Start of Block

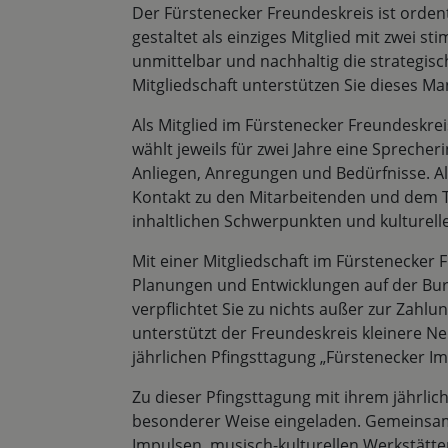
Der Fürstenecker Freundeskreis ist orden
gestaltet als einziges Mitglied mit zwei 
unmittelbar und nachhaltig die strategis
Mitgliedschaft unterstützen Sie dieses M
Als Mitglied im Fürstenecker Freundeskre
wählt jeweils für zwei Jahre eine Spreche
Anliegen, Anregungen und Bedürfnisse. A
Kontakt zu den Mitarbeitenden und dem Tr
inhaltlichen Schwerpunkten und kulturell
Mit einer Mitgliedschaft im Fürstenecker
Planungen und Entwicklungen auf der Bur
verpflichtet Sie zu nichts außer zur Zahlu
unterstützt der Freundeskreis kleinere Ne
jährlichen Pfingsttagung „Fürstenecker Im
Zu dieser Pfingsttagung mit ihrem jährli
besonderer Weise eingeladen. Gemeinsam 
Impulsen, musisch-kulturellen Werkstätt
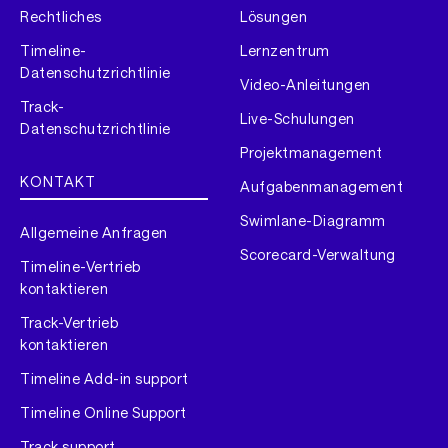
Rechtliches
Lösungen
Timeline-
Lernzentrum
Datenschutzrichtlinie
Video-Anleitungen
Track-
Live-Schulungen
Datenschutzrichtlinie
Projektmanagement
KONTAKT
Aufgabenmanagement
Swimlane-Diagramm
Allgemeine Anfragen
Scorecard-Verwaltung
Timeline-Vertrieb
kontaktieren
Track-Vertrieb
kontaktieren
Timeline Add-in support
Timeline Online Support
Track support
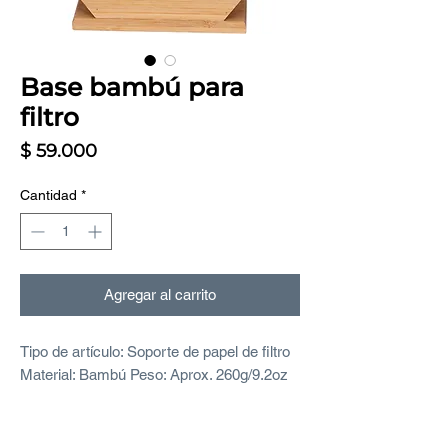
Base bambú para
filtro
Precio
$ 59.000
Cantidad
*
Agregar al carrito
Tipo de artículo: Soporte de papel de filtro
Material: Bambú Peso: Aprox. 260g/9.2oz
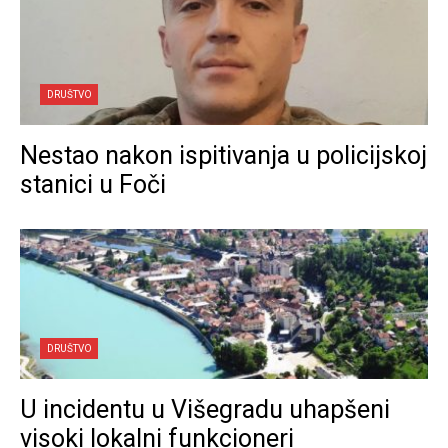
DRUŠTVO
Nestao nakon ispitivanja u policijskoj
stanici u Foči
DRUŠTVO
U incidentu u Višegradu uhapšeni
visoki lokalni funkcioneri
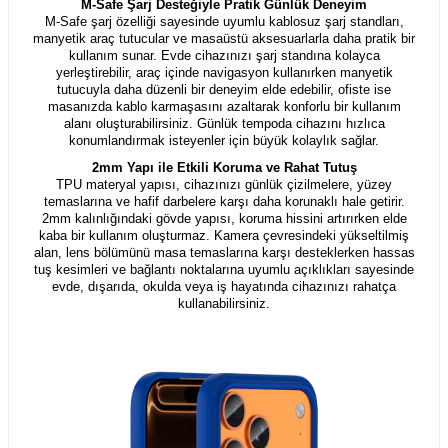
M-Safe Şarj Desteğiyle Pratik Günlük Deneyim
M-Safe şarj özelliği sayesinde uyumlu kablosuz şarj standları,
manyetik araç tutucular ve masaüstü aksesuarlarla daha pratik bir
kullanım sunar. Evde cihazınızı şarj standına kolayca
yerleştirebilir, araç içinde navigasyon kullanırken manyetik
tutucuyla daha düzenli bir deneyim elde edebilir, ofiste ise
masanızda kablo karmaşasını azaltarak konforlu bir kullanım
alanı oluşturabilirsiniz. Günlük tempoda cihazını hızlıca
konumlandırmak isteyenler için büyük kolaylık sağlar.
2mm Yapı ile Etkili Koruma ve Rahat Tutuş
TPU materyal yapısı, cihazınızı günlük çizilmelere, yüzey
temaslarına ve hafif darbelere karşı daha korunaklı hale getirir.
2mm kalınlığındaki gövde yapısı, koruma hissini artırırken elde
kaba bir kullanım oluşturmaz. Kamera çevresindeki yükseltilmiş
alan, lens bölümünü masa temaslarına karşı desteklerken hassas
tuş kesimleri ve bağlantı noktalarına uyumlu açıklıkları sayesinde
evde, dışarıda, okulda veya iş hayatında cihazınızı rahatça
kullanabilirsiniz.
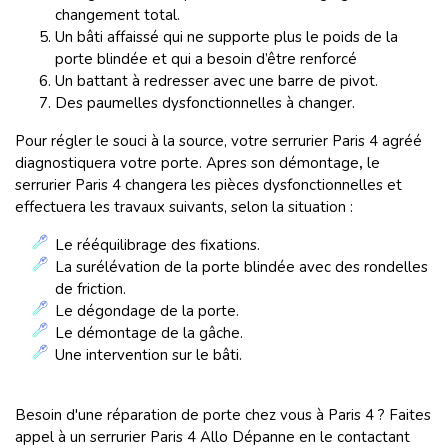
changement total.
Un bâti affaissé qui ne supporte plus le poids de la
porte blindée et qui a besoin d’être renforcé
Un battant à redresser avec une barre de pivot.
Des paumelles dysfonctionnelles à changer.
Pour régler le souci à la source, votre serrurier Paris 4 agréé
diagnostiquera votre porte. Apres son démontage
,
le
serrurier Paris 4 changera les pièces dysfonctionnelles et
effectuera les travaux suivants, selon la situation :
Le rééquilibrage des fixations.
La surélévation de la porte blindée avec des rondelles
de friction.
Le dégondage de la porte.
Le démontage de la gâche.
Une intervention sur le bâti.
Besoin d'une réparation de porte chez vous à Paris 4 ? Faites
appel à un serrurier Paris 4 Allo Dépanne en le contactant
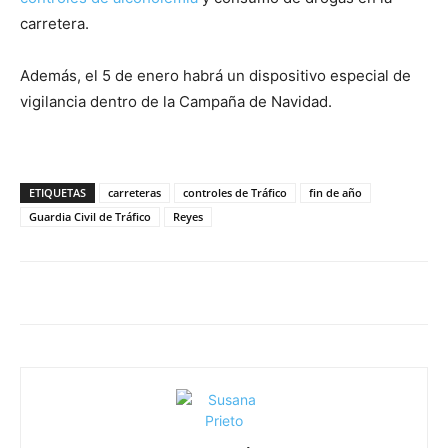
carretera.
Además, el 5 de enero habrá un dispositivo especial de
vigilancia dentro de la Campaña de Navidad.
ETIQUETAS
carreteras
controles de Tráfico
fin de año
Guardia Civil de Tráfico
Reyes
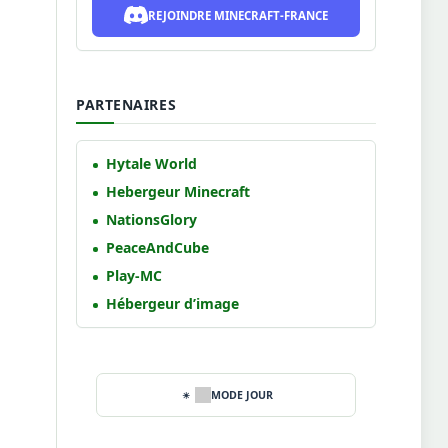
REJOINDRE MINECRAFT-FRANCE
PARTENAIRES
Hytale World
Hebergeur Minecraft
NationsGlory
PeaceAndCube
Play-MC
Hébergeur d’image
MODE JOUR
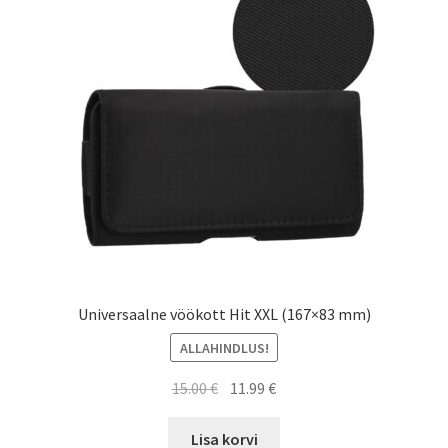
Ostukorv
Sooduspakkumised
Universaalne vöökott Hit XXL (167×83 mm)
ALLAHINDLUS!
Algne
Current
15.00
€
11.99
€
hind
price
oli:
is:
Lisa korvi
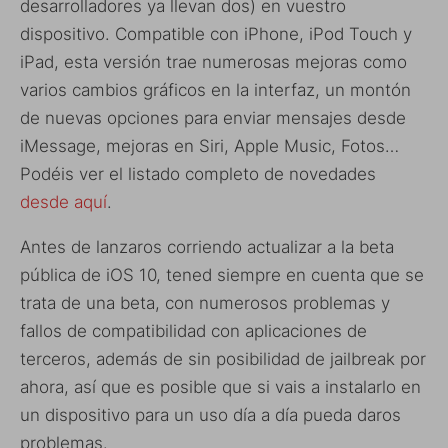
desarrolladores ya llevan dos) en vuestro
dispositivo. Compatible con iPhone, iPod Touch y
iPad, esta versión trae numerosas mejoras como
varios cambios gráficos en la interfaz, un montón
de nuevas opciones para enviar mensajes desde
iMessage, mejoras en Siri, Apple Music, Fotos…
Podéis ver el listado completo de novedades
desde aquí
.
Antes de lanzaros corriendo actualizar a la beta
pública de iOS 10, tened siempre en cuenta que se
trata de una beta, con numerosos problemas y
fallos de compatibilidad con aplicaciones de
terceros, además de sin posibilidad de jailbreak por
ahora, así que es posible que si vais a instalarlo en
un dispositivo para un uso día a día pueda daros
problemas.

End of Block

Count how many lines in the entries contain the string "filtro", treating uppercase and lowercase as different, and reply with only the number.

2